→ **Work required**:
Repeat all entries below exactly as shown.

→ **Data**:
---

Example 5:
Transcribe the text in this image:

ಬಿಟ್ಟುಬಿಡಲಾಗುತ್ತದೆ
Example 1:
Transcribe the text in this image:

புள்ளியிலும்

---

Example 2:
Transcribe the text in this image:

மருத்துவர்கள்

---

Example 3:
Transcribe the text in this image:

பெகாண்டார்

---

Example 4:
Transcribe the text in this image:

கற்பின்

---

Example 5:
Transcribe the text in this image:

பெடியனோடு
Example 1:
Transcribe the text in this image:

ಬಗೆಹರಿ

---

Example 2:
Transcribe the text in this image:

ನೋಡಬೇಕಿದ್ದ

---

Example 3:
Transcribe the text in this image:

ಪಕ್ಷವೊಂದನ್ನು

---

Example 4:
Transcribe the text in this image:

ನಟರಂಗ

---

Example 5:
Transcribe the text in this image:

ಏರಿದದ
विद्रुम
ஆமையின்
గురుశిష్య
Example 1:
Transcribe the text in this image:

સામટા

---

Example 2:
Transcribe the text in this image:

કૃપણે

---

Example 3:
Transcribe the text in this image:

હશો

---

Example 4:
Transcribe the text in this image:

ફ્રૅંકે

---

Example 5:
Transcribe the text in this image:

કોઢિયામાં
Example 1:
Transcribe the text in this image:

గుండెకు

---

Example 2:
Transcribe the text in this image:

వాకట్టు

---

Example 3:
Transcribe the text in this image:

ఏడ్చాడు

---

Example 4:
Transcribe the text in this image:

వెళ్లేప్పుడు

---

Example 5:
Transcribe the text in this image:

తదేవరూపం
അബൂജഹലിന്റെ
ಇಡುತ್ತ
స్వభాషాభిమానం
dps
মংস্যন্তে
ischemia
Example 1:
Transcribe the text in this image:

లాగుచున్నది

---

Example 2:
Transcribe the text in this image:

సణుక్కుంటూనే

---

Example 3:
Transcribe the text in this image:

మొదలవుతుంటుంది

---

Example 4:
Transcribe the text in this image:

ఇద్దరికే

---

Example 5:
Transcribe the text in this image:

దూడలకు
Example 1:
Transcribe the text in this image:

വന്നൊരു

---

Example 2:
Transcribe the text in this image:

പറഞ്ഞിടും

→ **Result for this task**:
---

Example 5:
Transcribe the text in this image:

ಬಿಟ್ಟುಬಿಡಲಾಗುತ್ತದೆ
Example 1:
Transcribe the text in this image:

புள்ளியிலும்

---

Example 2:
Transcribe the text in this image:

மருத்துவர்கள்

---

Example 3:
Transcribe the text in this image:

பெகாண்டார்

---

Example 4:
Transcribe the text in this image:

கற்பின்

---

Example 5:
Transcribe the text in this image:

பெடியனோடு
Example 1:
Transcribe the text in this image:

ಬಗೆಹರಿ

---

Example 2:
Transcribe the text in this image:

ನೋಡಬೇಕಿದ್ದ

---

Example 3:
Transcribe the text in this image:

ಪಕ್ಷವೊಂದನ್ನು

---

Example 4:
Transcribe the text in this image:

ನಟರಂಗ

---

Example 5:
Transcribe the text in this image:

ಏರಿದದ
विद्रुम
ஆமையின்
గురుశిష్య
Example 1:
Transcribe the text in this image:

સામટા

---

Example 2:
Transcribe the text in this image:

કૃપણે

---

Example 3:
Transcribe the text in this image:

હશો

---

Example 4:
Transcribe the text in this image:

ફ્રૅંકે

---

Example 5:
Transcribe the text in this image:

કોઢિયામાં
Example 1:
Transcribe the text in this image:

గుండెకు

---

Example 2:
Transcribe the text in this image:

వాకట్టు

---

Example 3:
Transcribe the text in this image:

ఏడ్చాడు

---

Example 4:
Transcribe the text in this image:

వెళ్లేప్పుడు

---

Example 5:
Transcribe the text in this image:

తదేవరూపం
അബൂജഹലിന്റെ
ಇಡುತ್ತ
స్వభాషాభిమానం
dps
মংস্যন্তে
ischemia
Example 1:
Transcribe the text in this image:

లాగుచున్నది

---

Example 2:
Transcribe the text in this image:

సణుక్కుంటూనే

---

Example 3:
Transcribe the text in this image:

మొదలవుతుంటుంది

---

Example 4:
Transcribe the text in this image:

ఇద్దరికే

---

Example 5:
Transcribe the text in this image:

దూడలకు
Example 1:
Transcribe the text in this image:

വന്നൊരു

---

Example 2:
Transcribe the text in this image:

പറഞ്ഞിടും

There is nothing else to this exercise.